The Simulation Model
To answer that question, I built a discrete-event simulation model of our food truck rodeo system in SAS Simulation Studio 14.1 (shown below) and ran the model two ways. First, I ran the simulation to steady state. Then, I ran the model for the more realistic simulated time of four hours (or approximately four hours since the model will continue to run until all customers that are still in the system at the end of four hours are served).
SAS Simulation Studio has a Steady State block to estimate the expected waiting time at each truck in steady-state operation. Table 4 below shows the results of that simulation experiment. As we should expect, the theoretical expected waiting times and those simulated using a sample agree almost exactly. The SAS Simulation Studio Steady State block provides a further measurement: an estimate of the time to reach steady-state operation. Truck 4, the one with the longest waiting times, and thus the one whose performance is most important to estimate accurately, takes an alarmingly long time to reach steady-state.
Food trucks typically operate for short time windows around lunch or dinner. It is not likely that any food truck would remain open for the period of time required to reach steady-state operation (and certainly not 49 hours). So I then ran 100 independent replications of the simulation model, each with a run length of four hours (to represent a window around dinner time) and recorded the average waiting time across all replications for each truck. The results of this simulation experiment are shown in Table 5.
Table 5 demonstrates that the steady-state results do not reflect the behavior we observe if we run the system for four hours. I am pretty certain that the owners of the Pho Nomenal truck would not appreciate an overestimation of their expected waiting times by almost 19 minutes.
Before you get too excited about the relatively small amount of time you will have to wait to sample one of Pho Nomenal's dumplings, please note that all arrival rates and service rates in my food truck system are fictional. To my colleague Leo Lopes, who suggested that I write this blog post, I now challenge you to hang out at the next food truck rodeo and collect actual arrival and service rates so we can all carefully plan out which food trucks to visit at the next rodeo.
Easy modeling of transient behavior is only one of the ways that SAS Simulation Studio enhances the analytics of queueing networks. The following simple (and realistic) changes to our food truck rodeo example also violate the assumptions underlying the Jackson Network model:
- Suppose someone is waiting in line and sees someone else walk by with something yummy from another truck. The person decides to jump out of line and join the line for the other truck.
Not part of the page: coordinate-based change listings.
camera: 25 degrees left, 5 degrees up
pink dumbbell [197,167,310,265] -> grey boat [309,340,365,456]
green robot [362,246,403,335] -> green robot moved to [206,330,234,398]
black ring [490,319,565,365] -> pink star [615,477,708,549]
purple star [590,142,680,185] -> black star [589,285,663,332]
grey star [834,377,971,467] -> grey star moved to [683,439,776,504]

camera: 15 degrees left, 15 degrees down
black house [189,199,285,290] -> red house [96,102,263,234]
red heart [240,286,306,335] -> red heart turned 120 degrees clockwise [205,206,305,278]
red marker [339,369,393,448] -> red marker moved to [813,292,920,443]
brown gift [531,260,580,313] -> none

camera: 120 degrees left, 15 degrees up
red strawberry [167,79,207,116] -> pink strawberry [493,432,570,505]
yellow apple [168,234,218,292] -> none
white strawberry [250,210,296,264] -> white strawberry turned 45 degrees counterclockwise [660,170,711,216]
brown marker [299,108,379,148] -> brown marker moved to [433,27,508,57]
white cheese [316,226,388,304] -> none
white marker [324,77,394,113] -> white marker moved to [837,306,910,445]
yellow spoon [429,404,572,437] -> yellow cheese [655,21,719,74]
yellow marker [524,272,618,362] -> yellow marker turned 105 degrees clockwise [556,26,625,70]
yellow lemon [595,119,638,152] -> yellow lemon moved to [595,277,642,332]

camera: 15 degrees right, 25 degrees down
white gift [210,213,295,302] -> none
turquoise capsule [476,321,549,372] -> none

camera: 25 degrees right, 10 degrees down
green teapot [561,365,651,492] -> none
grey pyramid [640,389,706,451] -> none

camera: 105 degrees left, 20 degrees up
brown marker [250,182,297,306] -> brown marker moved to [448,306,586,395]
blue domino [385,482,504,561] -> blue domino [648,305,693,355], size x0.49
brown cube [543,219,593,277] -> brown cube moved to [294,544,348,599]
- Suppose someone at a particular truck places an exceptionally large order. Naturally, the food truck workers are going to assist other customers in line behind that customer if they are able to do so.
- Suppose a concert lets out and there is a rush of people to the food truck rodeo.
In future blog posts we will enhance our model to handle these conditions.
2 Comments
Your transition probabilities are memoryless, aren't they? So If there's a 10% chance that I follow up that first order of tacos from Truck A with yummy ribs from Truck B, then find my way back to A for a fifth round of tacos, there's a 10% chance again of more ribs, ad nauseum (literally). Another adjustment to the model might be a system exit probability that increases with total consumption, or transition probabilities that decline with number of prior visits to the destination.
Yes, I think you are right! This is another reasonable adjustment that can be added easily to the simulation model.